### TASK OBJECTIVE:
Pictures aside, return all of the records exactly as they stand.

(Beginning of DATA UNDER STUDY)

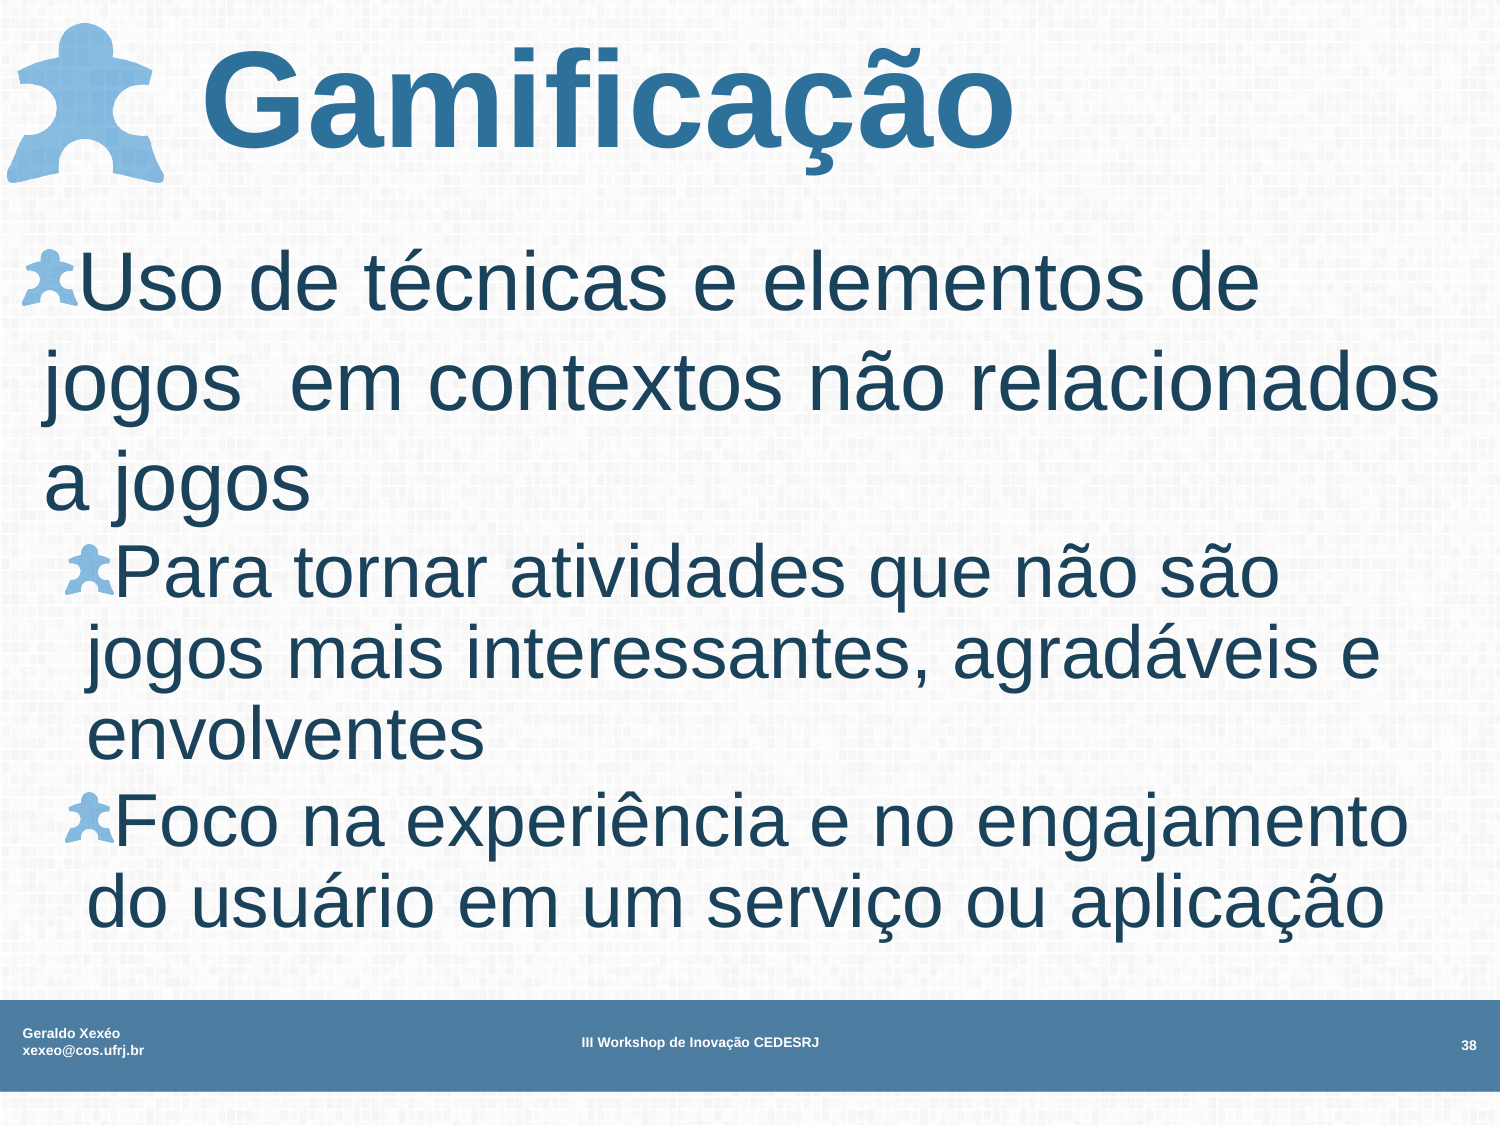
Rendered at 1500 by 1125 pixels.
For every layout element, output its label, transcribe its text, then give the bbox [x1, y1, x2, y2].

footer III Workshop de Inovação CEDESRJ [483, 1017, 919, 1066]
picture [0, 0, 1500, 1125]
title Gamificação [185, 11, 1481, 195]
list Uso de técnicas e elementos de jogos em contextos não relacionados a jogos Para tornar atividades que não são jogos mais interessantes, agradáveis e envolventes Foco na experiência e no engajamento do usuário em um serviço ou aplicação [7, 220, 1481, 976]
slide_number Geraldo Xexéo xexeo@cos.ufrj.br [7, 1017, 203, 1066]
slide_number 38 [1297, 1021, 1492, 1069]
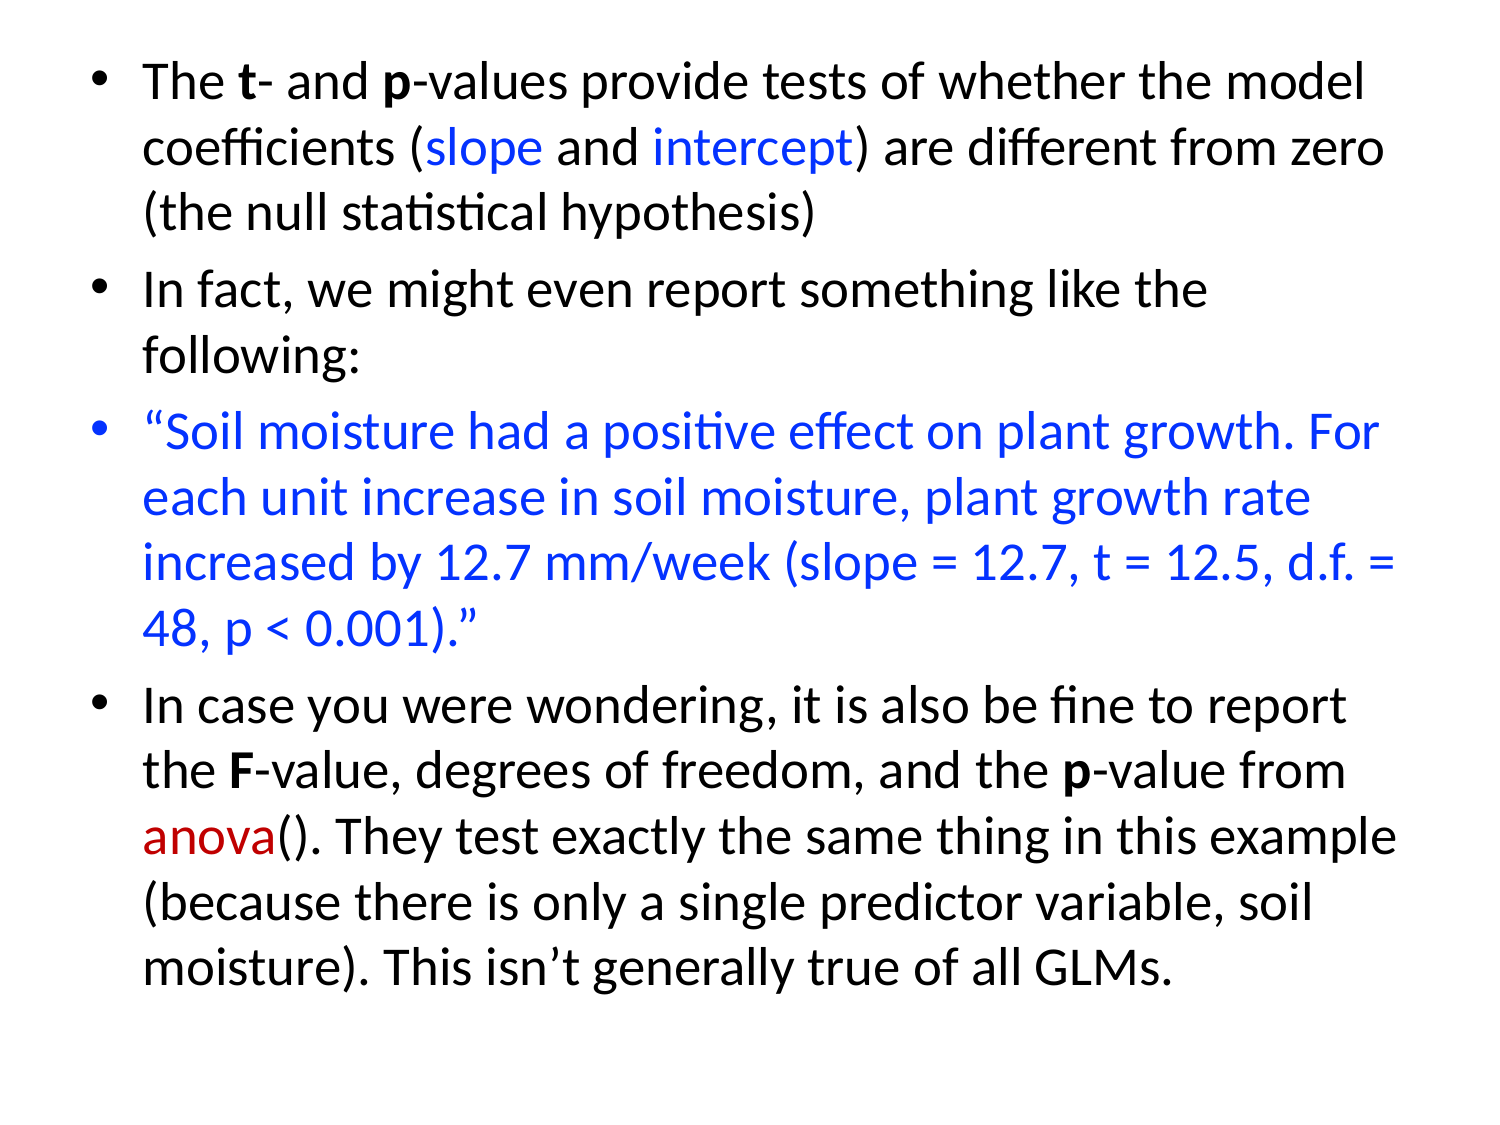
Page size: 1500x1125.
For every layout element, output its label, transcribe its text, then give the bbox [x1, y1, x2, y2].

(End of DATA UNDER STUDY)

### SOLUTION TO THIS PROBLEM:
Rendered at 1500 by 1125 pixels.
For every layout element, output its label, transcribe its text, then give the bbox [x1, y1, x2, y2].

footer III Workshop de Inovação CEDESRJ [483, 1017, 919, 1066]
picture [0, 0, 1500, 1125]
title Gamificação [185, 11, 1481, 195]
list Uso de técnicas e elementos de jogos em contextos não relacionados a jogos Para tornar atividades que não são jogos mais interessantes, agradáveis e envolventes Foco na experiência e no engajamento do usuário em um serviço ou aplicação [7, 220, 1481, 976]
slide_number Geraldo Xexéo xexeo@cos.ufrj.br [7, 1017, 203, 1066]
slide_number 38 [1297, 1021, 1492, 1069]
Page size: 1500x1125.
For every layout element, output its label, transcribe its text, then give the bbox [x1, y1, x2, y2].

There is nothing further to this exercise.